## DATASET ENTRIES
/---

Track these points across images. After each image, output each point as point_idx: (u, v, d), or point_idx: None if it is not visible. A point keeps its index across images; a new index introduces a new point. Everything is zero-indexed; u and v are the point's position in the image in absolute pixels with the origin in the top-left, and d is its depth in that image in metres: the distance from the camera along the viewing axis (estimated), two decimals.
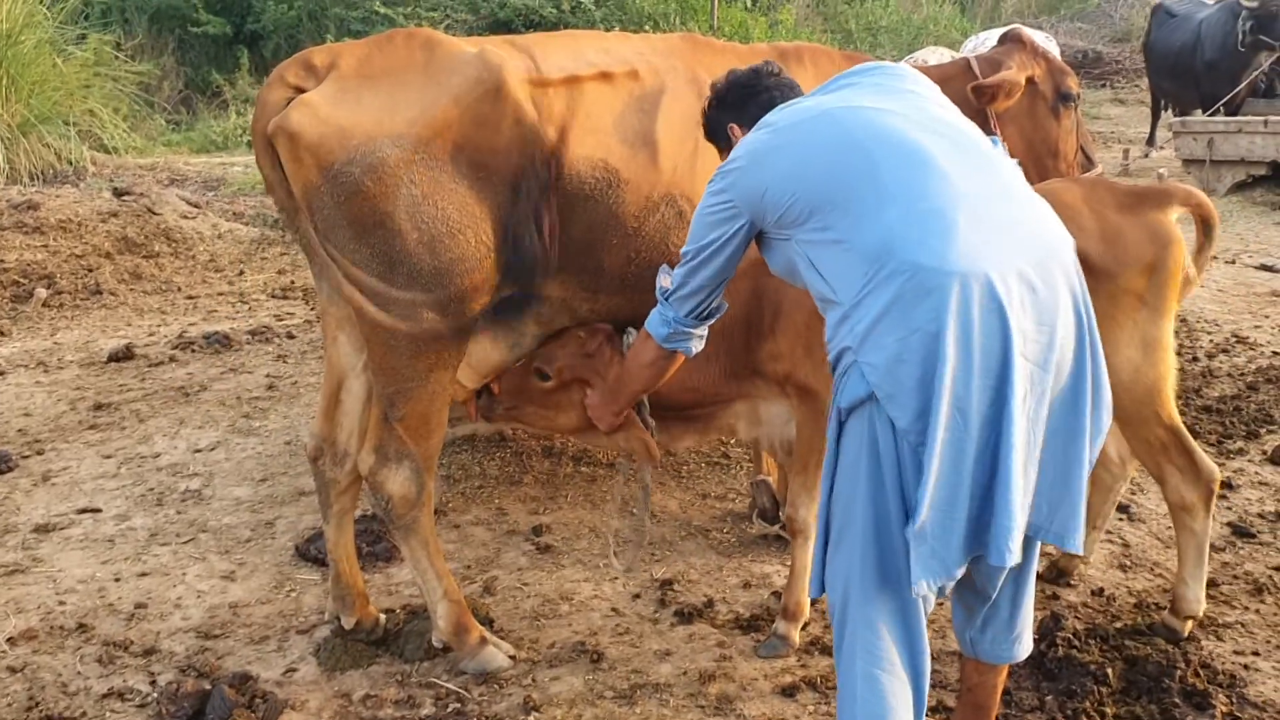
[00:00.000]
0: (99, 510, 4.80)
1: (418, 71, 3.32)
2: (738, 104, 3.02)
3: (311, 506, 4.74)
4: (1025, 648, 2.76)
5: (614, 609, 3.89)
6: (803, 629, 3.70)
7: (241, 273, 9.25)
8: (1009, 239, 2.36)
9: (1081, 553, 2.82)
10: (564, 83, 3.41)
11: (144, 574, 4.23)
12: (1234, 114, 12.28)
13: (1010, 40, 4.44)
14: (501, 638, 3.65)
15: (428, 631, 3.61)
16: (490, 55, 3.30)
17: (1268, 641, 3.60)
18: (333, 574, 3.67)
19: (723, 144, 3.09)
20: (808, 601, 3.63)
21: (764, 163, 2.59)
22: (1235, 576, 4.04)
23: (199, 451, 5.45)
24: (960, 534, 2.33)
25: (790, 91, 2.98)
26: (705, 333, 2.97)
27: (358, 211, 3.16)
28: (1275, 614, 3.77)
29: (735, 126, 2.99)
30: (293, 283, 8.94)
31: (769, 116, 2.72)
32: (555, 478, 5.03)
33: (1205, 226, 3.56)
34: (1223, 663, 3.45)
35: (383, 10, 18.80)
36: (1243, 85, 12.31)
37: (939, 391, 2.25)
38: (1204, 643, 3.57)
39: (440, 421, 3.45)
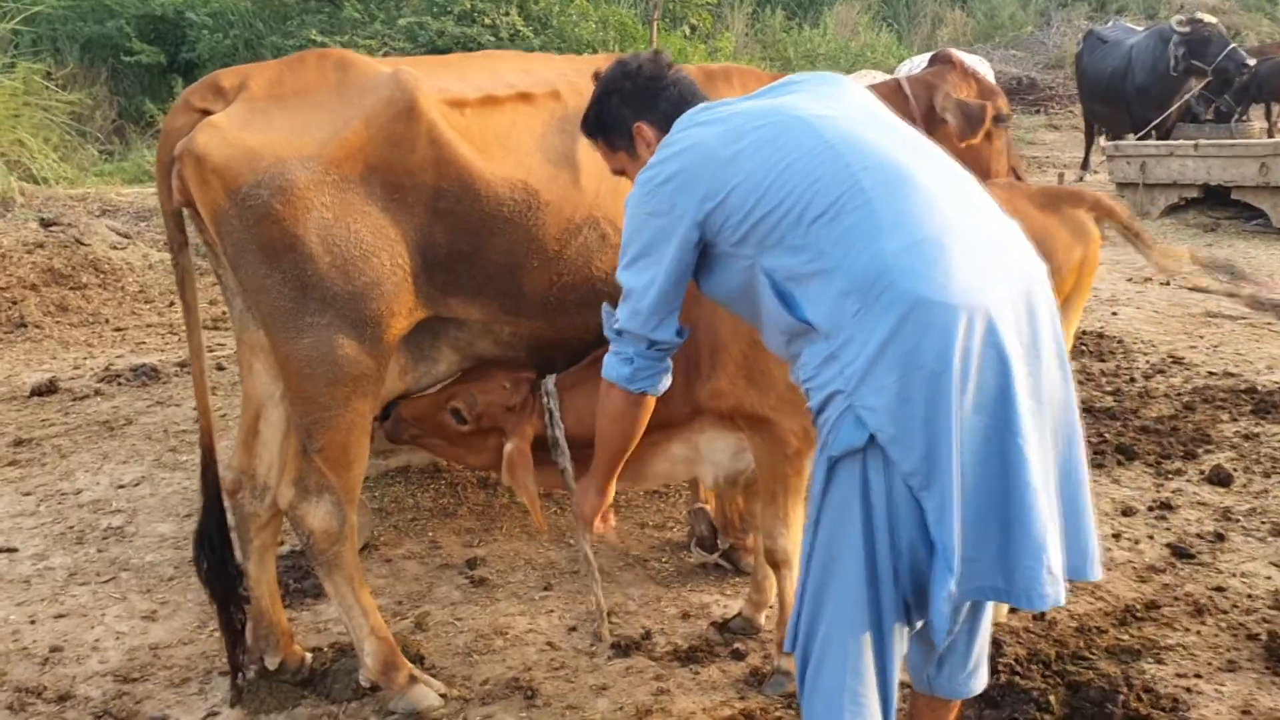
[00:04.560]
0: (15, 550, 4.61)
1: (329, 92, 3.22)
2: (643, 99, 2.71)
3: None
4: (981, 682, 2.66)
5: (549, 643, 3.77)
6: (740, 660, 3.61)
7: (172, 304, 9.03)
8: (998, 267, 2.26)
9: (1101, 578, 2.67)
10: (481, 103, 3.33)
11: (61, 615, 4.05)
12: (1165, 138, 12.49)
13: (940, 62, 4.43)
14: (433, 675, 3.52)
15: (355, 670, 3.47)
16: (403, 75, 3.21)
17: (1209, 664, 3.56)
18: (255, 612, 3.52)
19: (618, 143, 2.77)
20: None
21: (721, 161, 2.38)
22: (1176, 598, 4.00)
23: (122, 487, 5.26)
24: (985, 578, 2.24)
25: (692, 91, 2.76)
26: (670, 365, 2.69)
27: (267, 235, 3.05)
28: (1216, 635, 3.73)
29: (644, 125, 2.69)
30: (224, 313, 8.71)
31: (705, 112, 2.54)
32: (490, 509, 4.91)
33: (1124, 229, 3.55)
34: (1165, 686, 3.40)
35: (319, 39, 18.65)
36: (1173, 110, 12.52)
37: (948, 430, 2.15)
38: (1145, 666, 3.52)
39: (361, 452, 3.33)
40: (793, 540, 3.45)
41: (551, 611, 3.99)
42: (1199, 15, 12.24)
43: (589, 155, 3.39)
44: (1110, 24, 15.60)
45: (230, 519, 3.50)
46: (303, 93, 3.21)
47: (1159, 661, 3.57)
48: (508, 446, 3.40)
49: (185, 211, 3.26)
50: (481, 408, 3.43)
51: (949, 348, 2.15)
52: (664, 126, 2.63)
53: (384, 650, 3.38)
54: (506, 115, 3.36)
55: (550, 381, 3.47)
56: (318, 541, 3.31)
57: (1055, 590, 2.25)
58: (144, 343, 8.04)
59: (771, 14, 25.84)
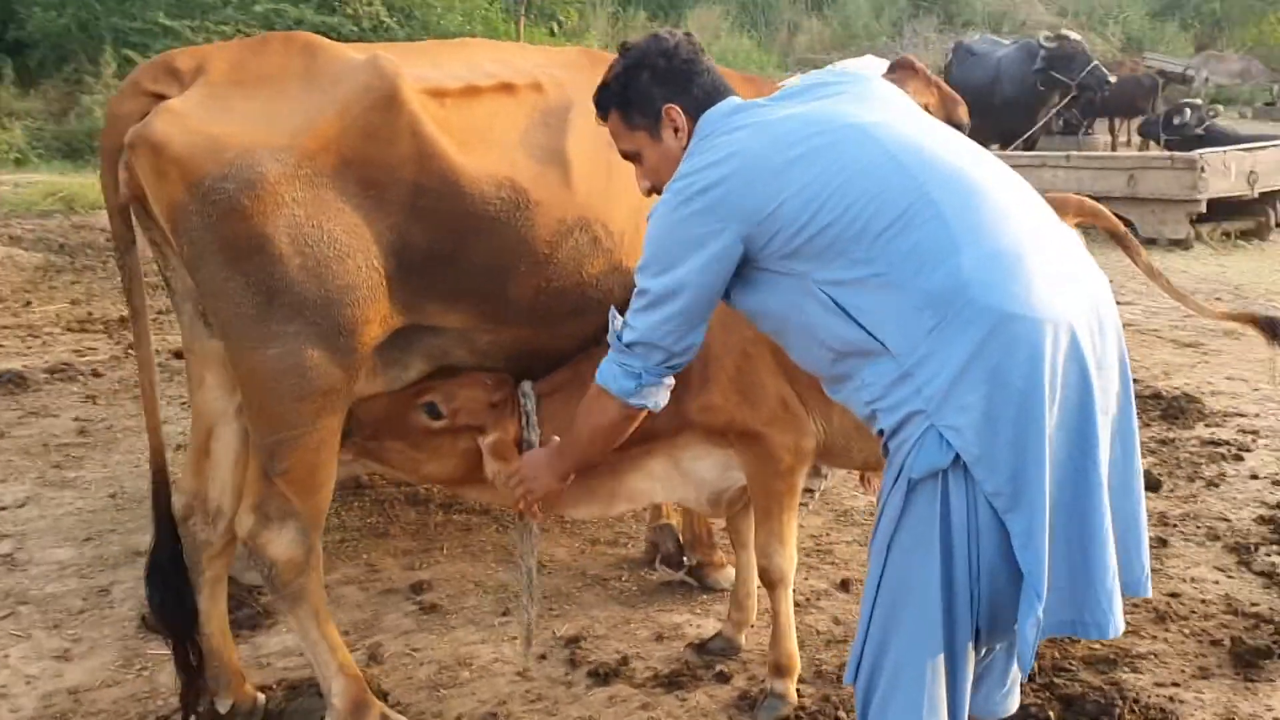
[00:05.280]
0: None
1: (298, 78, 2.93)
2: (678, 79, 2.48)
3: None
4: (1015, 702, 2.58)
5: (519, 673, 3.52)
6: (726, 683, 3.44)
7: (28, 303, 8.37)
8: (1070, 278, 2.18)
9: (1151, 595, 2.64)
10: (462, 93, 3.08)
11: None
12: (1030, 150, 12.89)
13: (903, 68, 4.35)
14: (400, 713, 3.22)
15: (317, 710, 3.16)
16: (383, 62, 2.94)
17: (1183, 671, 3.55)
18: (206, 650, 3.17)
19: (639, 121, 2.52)
20: (796, 651, 3.35)
21: (771, 172, 2.21)
22: (1136, 605, 3.99)
23: (5, 509, 4.76)
24: (1060, 610, 2.16)
25: (723, 82, 2.55)
26: (673, 381, 2.52)
27: (232, 234, 2.75)
28: (1183, 642, 3.73)
29: (675, 108, 2.47)
30: (90, 314, 8.13)
31: (742, 114, 2.37)
32: (426, 528, 4.61)
33: (1111, 232, 3.52)
34: (1149, 696, 3.37)
35: (166, 22, 17.72)
36: (1039, 122, 12.94)
37: (1039, 448, 2.05)
38: (1123, 676, 3.49)
39: (329, 474, 3.04)
40: (788, 558, 3.31)
41: (515, 638, 3.73)
42: (1065, 32, 12.68)
43: (578, 151, 3.18)
44: (979, 37, 16.09)
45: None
46: (268, 78, 2.91)
47: (1135, 670, 3.55)
48: (489, 439, 3.14)
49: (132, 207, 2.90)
50: (460, 402, 3.16)
51: (1038, 363, 2.07)
52: (694, 113, 2.46)
53: (353, 689, 3.08)
54: (488, 107, 3.11)
55: (528, 385, 3.24)
56: (281, 573, 3.00)
57: (1120, 618, 2.22)
58: (2, 345, 7.37)
59: (634, 13, 25.89)
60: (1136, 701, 3.32)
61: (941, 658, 2.17)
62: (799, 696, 3.32)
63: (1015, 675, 2.58)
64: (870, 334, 2.19)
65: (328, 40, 3.09)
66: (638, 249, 3.24)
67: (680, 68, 2.49)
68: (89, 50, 18.01)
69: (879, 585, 2.23)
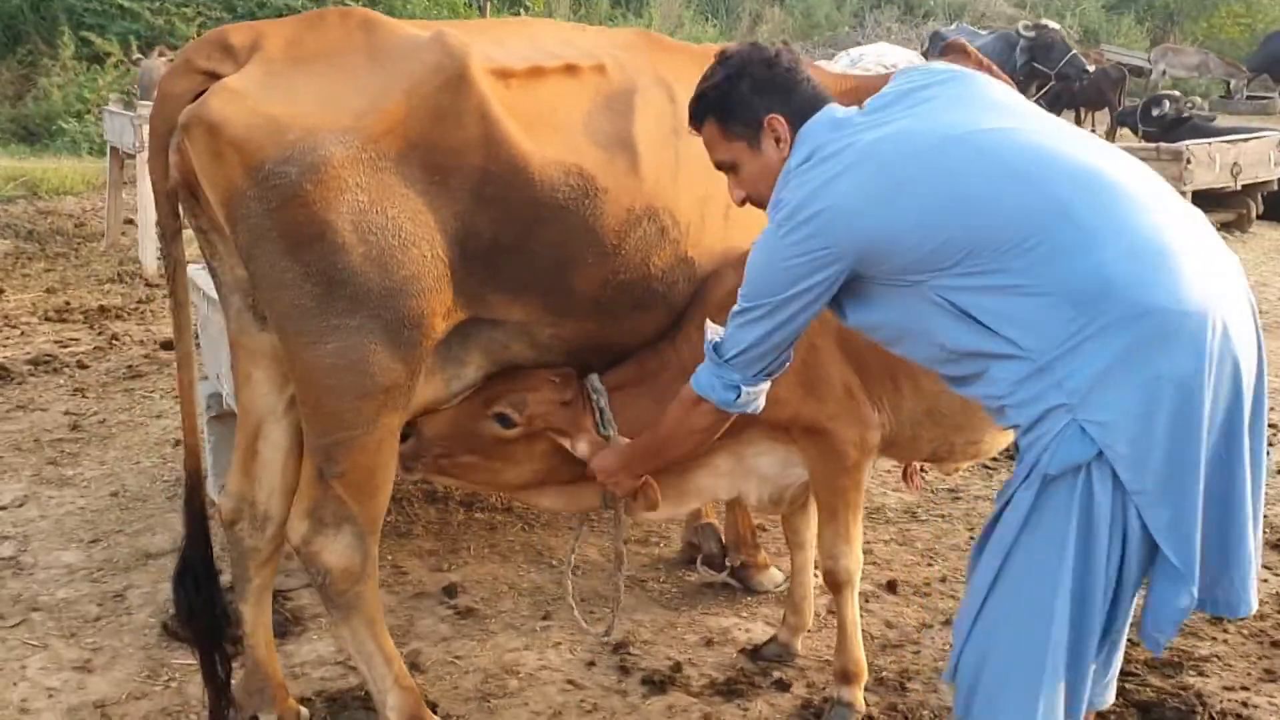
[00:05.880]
0: None
1: (360, 55, 2.76)
2: (780, 89, 2.42)
3: (167, 572, 3.94)
4: (1113, 692, 2.50)
5: (570, 681, 3.38)
6: (785, 691, 3.32)
7: (1, 291, 8.04)
8: (1213, 267, 2.12)
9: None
10: (528, 74, 2.92)
11: None
12: None
13: (955, 52, 4.23)
14: None
15: None
16: (451, 39, 2.78)
17: (1249, 674, 3.49)
18: (250, 663, 3.00)
19: (739, 131, 2.44)
20: (863, 657, 3.25)
21: (880, 198, 2.16)
22: None
23: (4, 508, 4.52)
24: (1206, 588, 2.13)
25: (821, 90, 2.48)
26: (768, 385, 2.51)
27: (293, 220, 2.58)
28: (1243, 644, 3.68)
29: (778, 119, 2.40)
30: (68, 303, 7.83)
31: (840, 134, 2.28)
32: (449, 527, 4.44)
33: None
34: (1222, 701, 3.31)
35: (124, 3, 17.29)
36: None
37: (1196, 442, 2.00)
38: (1190, 680, 3.42)
39: (389, 476, 2.87)
40: (855, 559, 3.21)
41: (559, 644, 3.59)
42: (1044, 21, 12.68)
43: (645, 138, 3.04)
44: (954, 26, 16.07)
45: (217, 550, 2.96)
46: (328, 55, 2.73)
47: (1202, 674, 3.48)
48: (580, 445, 2.99)
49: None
50: (533, 407, 3.00)
51: (1200, 356, 2.02)
52: (795, 124, 2.39)
53: (409, 703, 2.92)
54: (553, 89, 2.95)
55: (596, 379, 3.09)
56: (336, 581, 2.83)
57: (1255, 598, 2.23)
58: None
59: (597, 1, 25.72)
60: (1212, 707, 3.25)
61: (1064, 657, 2.12)
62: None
63: (1117, 664, 2.50)
64: (998, 334, 2.13)
65: (385, 16, 2.92)
66: (704, 241, 3.16)
67: (782, 76, 2.43)
68: (43, 31, 17.53)
69: (994, 582, 2.17)
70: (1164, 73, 23.47)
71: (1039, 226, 2.08)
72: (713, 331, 2.47)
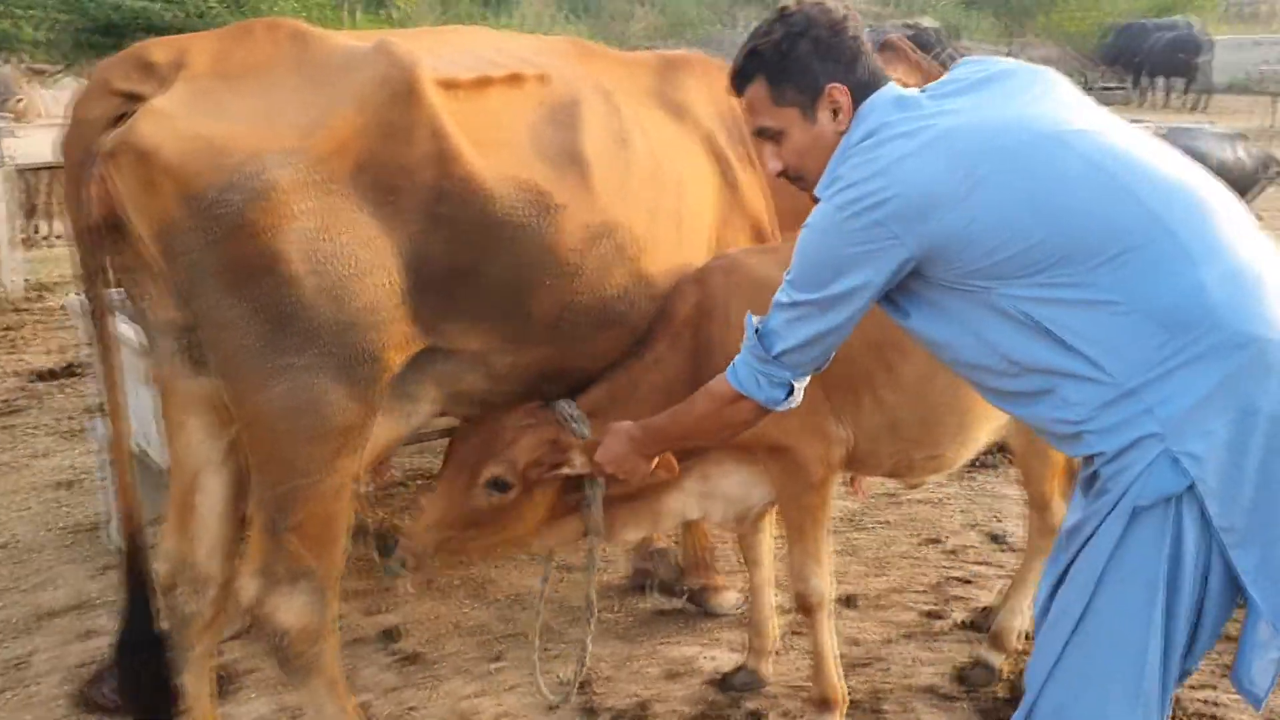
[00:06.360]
0: None
1: (295, 70, 2.53)
2: (843, 57, 2.18)
3: (72, 632, 3.68)
4: None
5: None
6: None
7: None
8: None
9: None
10: (475, 85, 2.73)
11: None
12: None
13: (889, 49, 4.17)
14: None
15: None
16: (397, 49, 2.57)
17: (1212, 673, 3.49)
18: None
19: (793, 97, 2.21)
20: (840, 681, 3.13)
21: (952, 190, 1.97)
22: None
23: None
24: None
25: (880, 67, 2.26)
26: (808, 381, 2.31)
27: (238, 253, 2.36)
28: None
29: (840, 89, 2.18)
30: None
31: (908, 117, 2.08)
32: (372, 563, 4.18)
33: None
34: (1189, 702, 3.30)
35: None
36: None
37: None
38: None
39: (345, 524, 2.66)
40: (825, 579, 3.11)
41: (516, 687, 3.40)
42: (919, 20, 12.87)
43: (594, 150, 2.87)
44: None
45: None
46: (259, 71, 2.50)
47: None
48: (577, 459, 2.82)
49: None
50: (523, 460, 2.81)
51: None
52: (856, 98, 2.18)
53: None
54: (499, 101, 2.77)
55: (570, 406, 2.91)
56: (294, 642, 2.60)
57: None
58: None
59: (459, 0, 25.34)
60: (1185, 708, 3.25)
61: (1155, 698, 1.98)
62: None
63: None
64: (1077, 352, 1.97)
65: (314, 27, 2.69)
66: (660, 255, 3.01)
67: (849, 43, 2.20)
68: None
69: (1080, 620, 2.01)
70: None
71: (1134, 239, 1.94)
72: (757, 330, 2.24)
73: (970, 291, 2.04)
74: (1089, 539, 2.02)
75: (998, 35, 29.26)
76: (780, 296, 2.18)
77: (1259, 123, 18.46)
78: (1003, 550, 4.33)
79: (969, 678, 3.44)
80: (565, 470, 2.82)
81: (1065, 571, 2.08)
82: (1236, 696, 3.30)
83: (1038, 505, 3.46)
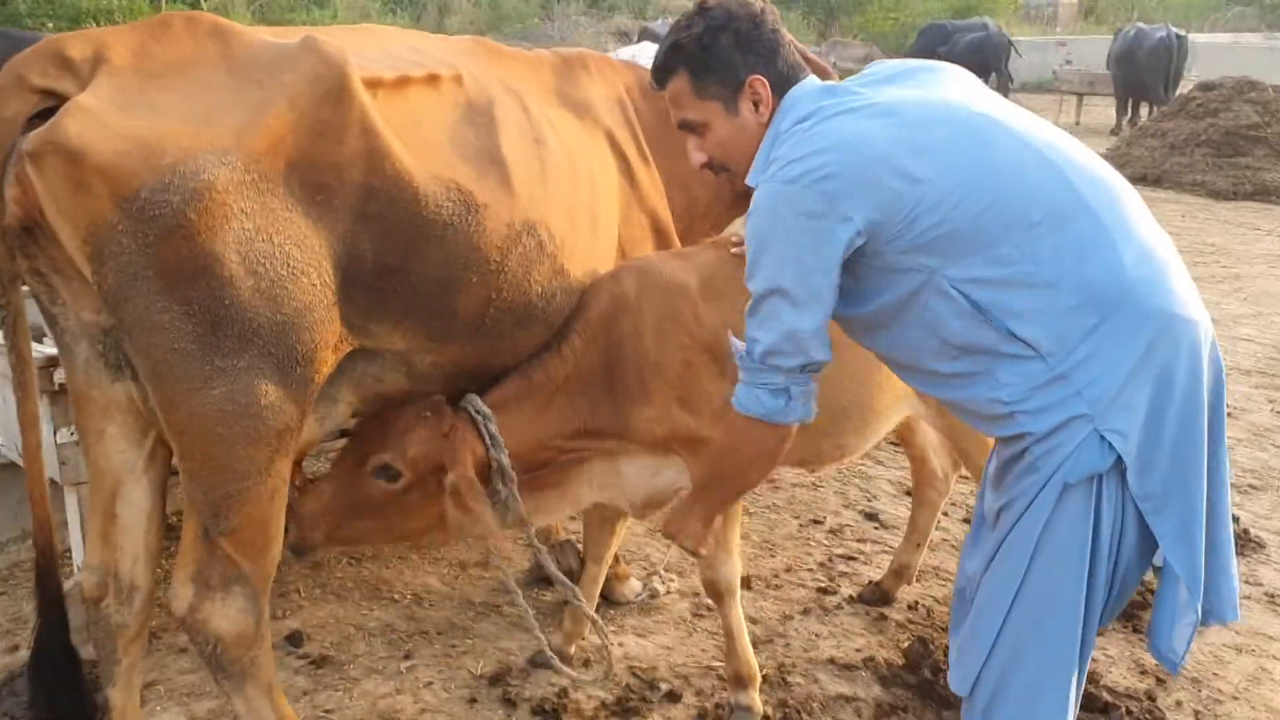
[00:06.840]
0: None
1: (221, 66, 2.48)
2: (763, 49, 2.26)
3: None
4: None
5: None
6: (677, 702, 3.30)
7: None
8: (1188, 278, 2.17)
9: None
10: (396, 84, 2.73)
11: None
12: None
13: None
14: None
15: None
16: (327, 46, 2.54)
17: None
18: None
19: (714, 90, 2.28)
20: (754, 660, 3.24)
21: (901, 160, 2.06)
22: None
23: None
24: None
25: (799, 59, 2.35)
26: (816, 387, 2.28)
27: (174, 255, 2.30)
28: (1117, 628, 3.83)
29: (763, 80, 2.25)
30: None
31: (846, 97, 2.17)
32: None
33: None
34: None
35: None
36: None
37: (1199, 450, 2.07)
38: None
39: (280, 527, 2.62)
40: (734, 568, 3.24)
41: (431, 683, 3.40)
42: None
43: (511, 149, 2.91)
44: (659, 23, 16.43)
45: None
46: (183, 67, 2.44)
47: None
48: (449, 478, 2.81)
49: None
50: (414, 451, 2.82)
51: (1198, 365, 2.09)
52: (778, 89, 2.27)
53: None
54: (420, 100, 2.77)
55: (479, 401, 2.93)
56: (228, 649, 2.56)
57: (1238, 604, 2.25)
58: None
59: None
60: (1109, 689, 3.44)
61: (1075, 667, 2.16)
62: None
63: None
64: (1014, 334, 2.09)
65: (234, 23, 2.64)
66: (577, 253, 3.07)
67: (768, 36, 2.28)
68: None
69: (1019, 589, 2.15)
70: (834, 64, 25.02)
71: (1067, 211, 2.06)
72: (738, 344, 2.28)
73: (912, 272, 2.12)
74: (1021, 516, 2.15)
75: (808, 33, 30.20)
76: (750, 302, 2.21)
77: (1066, 119, 19.61)
78: (880, 528, 4.56)
79: (865, 597, 3.92)
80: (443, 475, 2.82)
81: (998, 549, 2.21)
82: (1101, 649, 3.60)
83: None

\---

## ASSIGNED TASK
Looking at the data above, write out exactly the lines that start at the one containing "52: (664, 126, 2.63)" and end at the one containing "59: (771, 14, 25.84)"; include both and nothing beyond.

## TASK SOLUTION
52: (664, 126, 2.63)
53: (384, 650, 3.38)
54: (506, 115, 3.36)
55: (550, 381, 3.47)
56: (318, 541, 3.31)
57: (1055, 590, 2.25)
58: (144, 343, 8.04)
59: (771, 14, 25.84)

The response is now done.